Randomised controlled trials (RCTs) where interventions described as 'collaborative care' were compared with 'standard care' for adults (18+ years) living in the community with a diagnosis of SMI. SMI was defined as schizophrenia, other types of schizophrenia-like psychosis or bipolar affective disorder. The primary outcomes of interest were: quality of life, mental state and psychiatric admissions at 12 months follow-up.
Pairs of authors independently extracted data. We assessed the quality and certainty of the evidence using RoB 2 (for the primary outcomes) and GRADE. We compared treatment effects between collaborative care and standard care. We divided outcomes into short-term (up to six months), medium-term (seven to 12 months) and long-term (over 12 months).
For dichotomous data we calculated the risk ratio (RR) and for continuous data we calculated the standardised mean difference (SMD), with 95% confidence intervals (CIs). We used random-effects meta-analyses due to substantial levels of heterogeneity across trials. We created a summary of findings table using GRADEpro.
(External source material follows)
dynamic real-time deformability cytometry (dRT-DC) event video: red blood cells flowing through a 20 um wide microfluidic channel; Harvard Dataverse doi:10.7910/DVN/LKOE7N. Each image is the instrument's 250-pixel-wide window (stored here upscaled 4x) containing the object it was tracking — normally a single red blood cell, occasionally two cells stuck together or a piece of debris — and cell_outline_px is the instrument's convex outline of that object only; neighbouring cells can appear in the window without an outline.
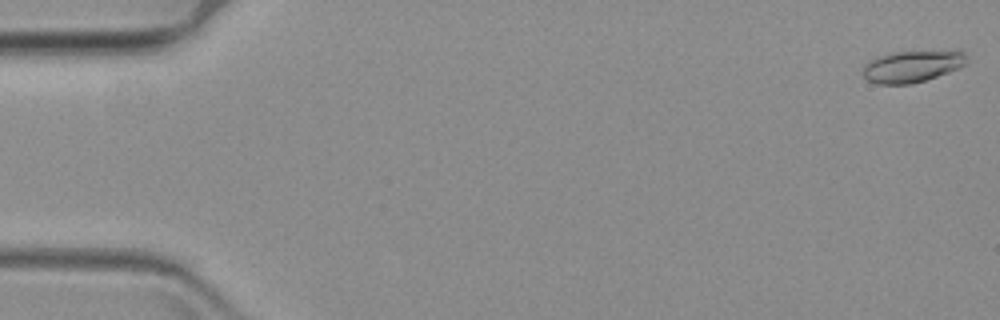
{"species": "common noctule bat (a hibernating species)", "species_latin": "Nyctalus noctula", "temperature_condition": "warm", "stored_images_in_passage": 64, "camera_frame_rate_fps": 3000, "um_per_image_px": 0.085, "animal": {"sex": "female", "body_mass_g": 19.3, "forearm_length_mm": 54.1}, "frame": {"image": 1, "passage_image": 2, "time_ms": 0.333, "image_size_px": [1000, 320], "cell_outline_px": [[968, 64], [960, 68], [912, 84], [876, 84], [868, 80], [860, 72], [864, 64], [880, 56], [892, 52], [964, 52]], "centroid_in_image_um": [77.48, 5.67], "position_along_channel_um": 7.5, "area_um2": 18.84}}
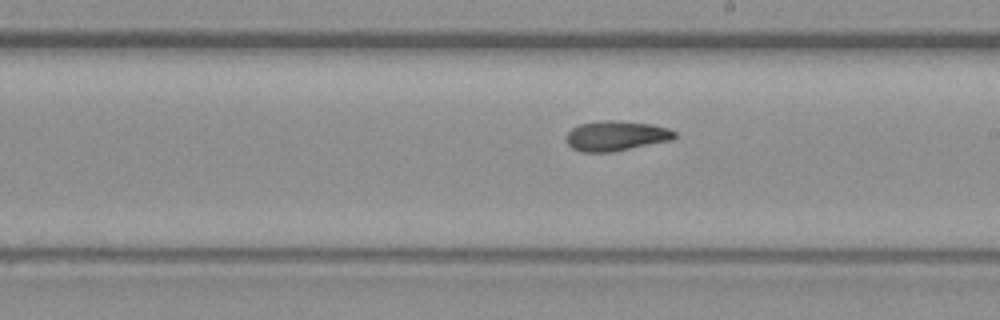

Eight RCTs (1165 participants) are included in this review. Two met the criteria for type A collaborative care (intervention comprised of the four core components). The remaining six met the criteria for type B (described as collaborative care by the trialists, but not comprised of the four core components). The composition and purpose of the interventions varied across studies. For most outcomes there was low- or very low-certainty evidence.
We found three studies that assessed the quality of life of participants at 12 months. Quality of life was measured using the SF-12 and the WHOQOL-BREF and the mean endpoint mental health component scores were reported at 12 months. Very low-certainty evidence did not show a difference in quality of life (mental health domain) between collaborative care and standard care in the medium term (at 12 months) (SMD 0.03, 95% CI -0.26 to 0.32; 3 RCTs, 227 participants). Very low-certainty evidence did not show a difference in quality of life (physical health domain) between collaborative care and standard care in the medium term (at 12 months) (SMD 0.08, 95% CI -0.18 to 0.33; 3 RCTs, 237 participants).
Furthermore, in the medium term (at 12 months) low-certainty evidence did not show a difference between collaborative care and standard care in mental state (binary) (RR 0.99, 95% CI 0.77 to 1.28; 1 RCT, 253 participants) or in the risk of being admitted to a psychiatric hospital at 12 months (RR 5.15, 95% CI 0.67 to 39.57; 1 RCT, 253 participants).
One study indicated an improvement in disability (proxy for social functioning) at 12 months in the collaborative care arm compared to usual care (RR 1.38, 95% CI 0.97 to 1.95; 1 RCT, 253 participants); we deemed this low-certainty evidence.
Personal recovery and satisfaction/experience of care outcomes were not reported in any of the included studies. The data from one study indicated that the collaborative care treatment was more expensive than standard care (mean difference (MD) international dollars (Int$) 493.00, 95% CI 345.41 to 640.59) in the short term. Another study found the collaborative care intervention to be slightly less expensive at three years.